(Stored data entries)
════

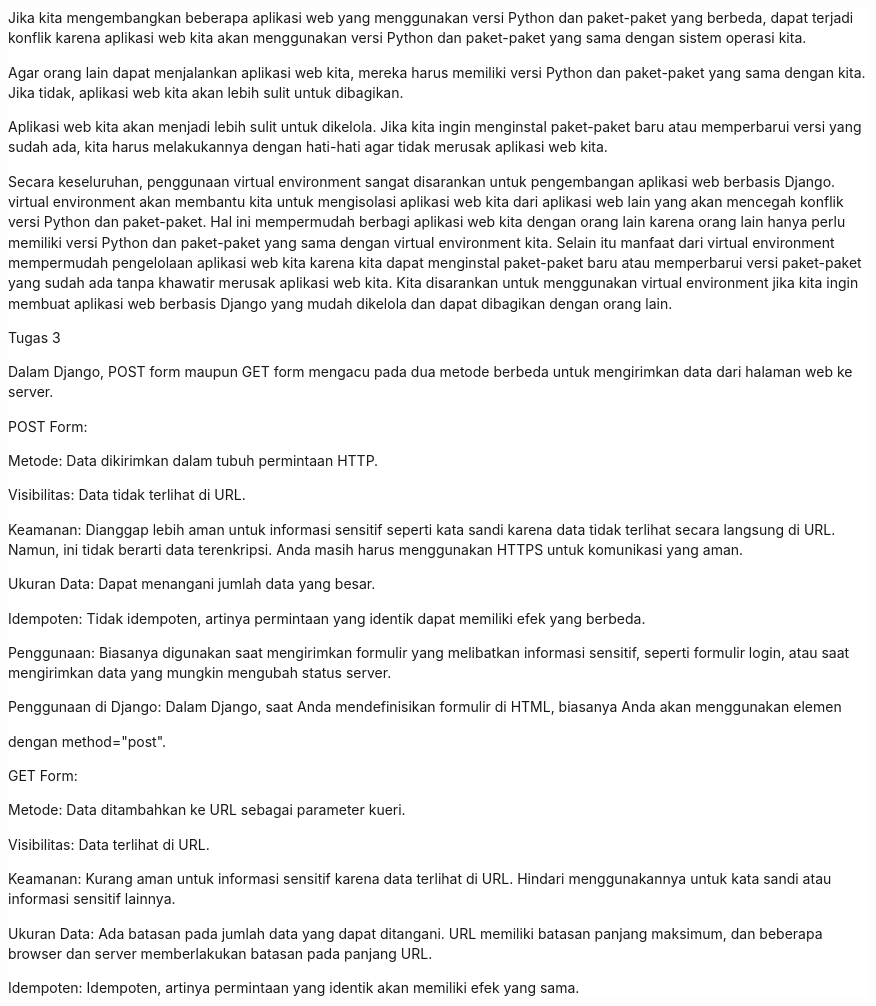 Jika kita mengembangkan beberapa aplikasi web yang menggunakan versi Python dan paket-paket yang berbeda, dapat terjadi konflik karena aplikasi web kita akan menggunakan versi Python dan paket-paket yang sama dengan sistem operasi kita.

Agar orang lain dapat menjalankan aplikasi web kita, mereka harus memiliki versi Python dan paket-paket yang sama dengan kita. Jika tidak, aplikasi web kita akan lebih sulit untuk dibagikan.

Aplikasi web kita akan menjadi lebih sulit untuk dikelola. Jika kita ingin menginstal paket-paket baru atau memperbarui versi yang sudah ada, kita harus melakukannya dengan hati-hati agar tidak merusak aplikasi web kita.

Secara keseluruhan, penggunaan virtual environment sangat disarankan untuk pengembangan aplikasi web berbasis Django. virtual environment akan membantu kita untuk mengisolasi aplikasi web kita dari aplikasi web lain yang akan mencegah konflik versi Python dan paket-paket. Hal ini mempermudah berbagi aplikasi web kita dengan orang lain karena orang lain hanya perlu memiliki versi Python dan paket-paket yang sama dengan virtual environment kita. Selain itu manfaat dari virtual environment mempermudah pengelolaan aplikasi web kita karena kita dapat menginstal paket-paket baru atau memperbarui versi paket-paket yang sudah ada tanpa khawatir merusak aplikasi web kita.
Kita disarankan untuk menggunakan virtual environment jika kita ingin membuat aplikasi web berbasis Django yang mudah dikelola dan dapat dibagikan dengan orang lain.


Tugas 3

Dalam Django, POST form maupun GET form mengacu pada dua metode berbeda untuk mengirimkan data dari halaman web ke server.

POST Form:

Metode: Data dikirimkan dalam tubuh permintaan HTTP.

Visibilitas: Data tidak terlihat di URL.

Keamanan: Dianggap lebih aman untuk informasi sensitif seperti kata sandi karena data tidak terlihat secara langsung di URL. Namun, ini tidak berarti data terenkripsi. Anda masih harus menggunakan HTTPS untuk komunikasi yang aman.

Ukuran Data: Dapat menangani jumlah data yang besar.

Idempoten: Tidak idempoten, artinya permintaan yang identik dapat memiliki efek yang berbeda.

Penggunaan: Biasanya digunakan saat mengirimkan formulir yang melibatkan informasi sensitif, seperti formulir login, atau saat mengirimkan data yang mungkin mengubah status server.

Penggunaan di Django: Dalam Django, saat Anda mendefinisikan formulir di HTML, biasanya Anda akan menggunakan elemen <form> dengan method="post".


GET Form:

Metode: Data ditambahkan ke URL sebagai parameter kueri.

Visibilitas: Data terlihat di URL.

Keamanan: Kurang aman untuk informasi sensitif karena data terlihat di URL. Hindari menggunakannya untuk kata sandi atau informasi sensitif lainnya.

Ukuran Data: Ada batasan pada jumlah data yang dapat ditangani. URL memiliki batasan panjang maksimum, dan beberapa browser dan server memberlakukan batasan pada panjang URL.

Idempoten: Idempoten, artinya permintaan yang identik akan memiliki efek yang sama.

════

## [WHAT TO DO]
Reproduce the items above word for word, leaving out the pictures.

## [TASK SOLUTION]
 Jika kita mengembangkan beberapa aplikasi web yang menggunakan versi Python dan paket-paket yang berbeda, dapat terjadi konflik karena aplikasi web kita akan menggunakan versi Python dan paket-paket yang sama dengan sistem operasi kita.

Agar orang lain dapat menjalankan aplikasi web kita, mereka harus memiliki versi Python dan paket-paket yang sama dengan kita. Jika tidak, aplikasi web kita akan lebih sulit untuk dibagikan.

Aplikasi web kita akan menjadi lebih sulit untuk dikelola. Jika kita ingin menginstal paket-paket baru atau memperbarui versi yang sudah ada, kita harus melakukannya dengan hati-hati agar tidak merusak aplikasi web kita.

Secara keseluruhan, penggunaan virtual environment sangat disarankan untuk pengembangan aplikasi web berbasis Django. virtual environment akan membantu kita untuk mengisolasi aplikasi web kita dari aplikasi web lain yang akan mencegah konflik versi Python dan paket-paket. Hal ini mempermudah berbagi aplikasi web kita dengan orang lain karena orang lain hanya perlu memiliki versi Python dan paket-paket yang sama dengan virtual environment kita. Selain itu manfaat dari virtual environment mempermudah pengelolaan aplikasi web kita karena kita dapat menginstal paket-paket baru atau memperbarui versi paket-paket yang sudah ada tanpa khawatir merusak aplikasi web kita.
Kita disarankan untuk menggunakan virtual environment jika kita ingin membuat aplikasi web berbasis Django yang mudah dikelola dan dapat dibagikan dengan orang lain.


Tugas 3

Dalam Django, POST form maupun GET form mengacu pada dua metode berbeda untuk mengirimkan data dari halaman web ke server.

POST Form:

Metode: Data dikirimkan dalam tubuh permintaan HTTP.

Visibilitas: Data tidak terlihat di URL.

Keamanan: Dianggap lebih aman untuk informasi sensitif seperti kata sandi karena data tidak terlihat secara langsung di URL. Namun, ini tidak berarti data terenkripsi. Anda masih harus menggunakan HTTPS untuk komunikasi yang aman.

Ukuran Data: Dapat menangani jumlah data yang besar.

Idempoten: Tidak idempoten, artinya permintaan yang identik dapat memiliki efek yang berbeda.

Penggunaan: Biasanya digunakan saat mengirimkan formulir yang melibatkan informasi sensitif, seperti formulir login, atau saat mengirimkan data yang mungkin mengubah status server.

Penggunaan di Django: Dalam Django, saat Anda mendefinisikan formulir di HTML, biasanya Anda akan menggunakan elemen <form> dengan method="post".


GET Form:

Metode: Data ditambahkan ke URL sebagai parameter kueri.

Visibilitas: Data terlihat di URL.

Keamanan: Kurang aman untuk informasi sensitif karena data terlihat di URL. Hindari menggunakannya untuk kata sandi atau informasi sensitif lainnya.

Ukuran Data: Ada batasan pada jumlah data yang dapat ditangani. URL memiliki batasan panjang maksimum, dan beberapa browser dan server memberlakukan batasan pada panjang URL.

Idempoten: Idempoten, artinya permintaan yang identik akan memiliki efek yang sama.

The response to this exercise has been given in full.